As highly conserved endogenous non-coding RNAs, numerous circRNAs harbor numerous miRNA binding sites, suggesting that they could sponge certain miRNAs and function as ceRNAs to regulate gene expression in several diseases [23,24,25,26]. circNT5E, a circRNA formed from the NT5E genome and regulated by the RNA-editing enzyme, was reported to exert vital regulatory function by sponging glioblastoma suppressor miR-422a [27]. circNHSL1 was also reported to intervene in gastric cancer progression by sponging miR-1306-3p and could serve as a novel biomarker for early diagnosis of gastric cancer [28]. Similarly, highly expressed circ-SFMBT2 was observed in gastric cancer tissues and proved to participate in the pathogenesis of gastric cancer via miR-182-5p sponging [29]. To date, only a few pathogenic circRNAs have been reported in osteoporosis and RNA sequencing tools and bioinformatics analysis have not been employed in these studies [30,31,32]. Herein, we constructed ceRNA networks with DECs and DEMs from whole transcriptome sequencing data, as well as intermediate miRNAs predicted through bioinformatics analysis. These data verified that circRNAs might exert regulatory functions in PMOP through miRNA response elements (MREs), which facilitated our understanding of the pathogenesis of PMOP.

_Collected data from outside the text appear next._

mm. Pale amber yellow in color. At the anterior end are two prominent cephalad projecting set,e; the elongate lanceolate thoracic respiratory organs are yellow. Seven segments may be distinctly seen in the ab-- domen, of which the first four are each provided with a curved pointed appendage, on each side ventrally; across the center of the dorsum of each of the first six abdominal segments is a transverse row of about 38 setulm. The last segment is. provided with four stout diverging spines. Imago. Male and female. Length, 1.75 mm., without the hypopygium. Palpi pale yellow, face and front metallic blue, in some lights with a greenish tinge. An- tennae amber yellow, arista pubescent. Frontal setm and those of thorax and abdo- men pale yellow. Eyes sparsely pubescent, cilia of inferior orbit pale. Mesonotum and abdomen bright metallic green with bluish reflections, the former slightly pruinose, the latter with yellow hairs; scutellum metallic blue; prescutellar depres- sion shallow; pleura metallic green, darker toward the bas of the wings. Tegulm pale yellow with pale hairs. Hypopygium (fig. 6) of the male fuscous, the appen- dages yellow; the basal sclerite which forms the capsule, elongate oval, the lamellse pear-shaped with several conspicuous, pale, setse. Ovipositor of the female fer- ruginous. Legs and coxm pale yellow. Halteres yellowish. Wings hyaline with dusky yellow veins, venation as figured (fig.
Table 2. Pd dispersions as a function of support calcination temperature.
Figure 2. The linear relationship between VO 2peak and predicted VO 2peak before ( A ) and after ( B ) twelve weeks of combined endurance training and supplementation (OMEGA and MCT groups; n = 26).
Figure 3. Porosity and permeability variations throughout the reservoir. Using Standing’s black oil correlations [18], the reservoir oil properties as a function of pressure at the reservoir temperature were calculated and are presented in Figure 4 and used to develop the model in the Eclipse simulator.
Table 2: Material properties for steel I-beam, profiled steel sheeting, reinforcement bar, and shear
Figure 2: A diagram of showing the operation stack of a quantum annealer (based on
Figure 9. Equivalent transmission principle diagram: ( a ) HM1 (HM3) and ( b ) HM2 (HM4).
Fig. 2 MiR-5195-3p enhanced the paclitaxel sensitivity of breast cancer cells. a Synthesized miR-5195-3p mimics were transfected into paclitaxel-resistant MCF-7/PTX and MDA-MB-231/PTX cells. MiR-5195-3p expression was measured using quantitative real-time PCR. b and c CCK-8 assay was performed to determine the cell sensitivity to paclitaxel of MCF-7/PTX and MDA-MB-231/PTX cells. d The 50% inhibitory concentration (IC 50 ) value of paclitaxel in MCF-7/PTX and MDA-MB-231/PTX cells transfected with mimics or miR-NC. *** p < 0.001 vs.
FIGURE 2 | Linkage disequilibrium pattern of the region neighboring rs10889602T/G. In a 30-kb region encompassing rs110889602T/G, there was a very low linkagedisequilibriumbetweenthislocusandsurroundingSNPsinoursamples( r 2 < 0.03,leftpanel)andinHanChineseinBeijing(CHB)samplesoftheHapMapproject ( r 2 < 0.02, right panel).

An unavoidable limitation of this study was the relatively small sample size, which was ascribed to the strict inclusion and exclusion criteria. However, the demographic data of all samples were well balanced, which was beneficial to reduce system error from high-throughput sequencing and lower false-positive results. Nevertheless, a prospective study with a larger sample size and more validation techniques is ongoing.

Conclusions

The present study investigated potential circRNA-mediated ceRNA interplays using sample-matched whole transcriptome profiles between PMOP patients and healthy individuals. This PMOP-specific dysregulated ceRNA network might provide a comprehensive understanding of ceRNA-mediated gene regulation in the pathogenesis of PMOP and lay a firm foundation for exploring promising diagnostic biomarkers and novel treatment targets for PMOP.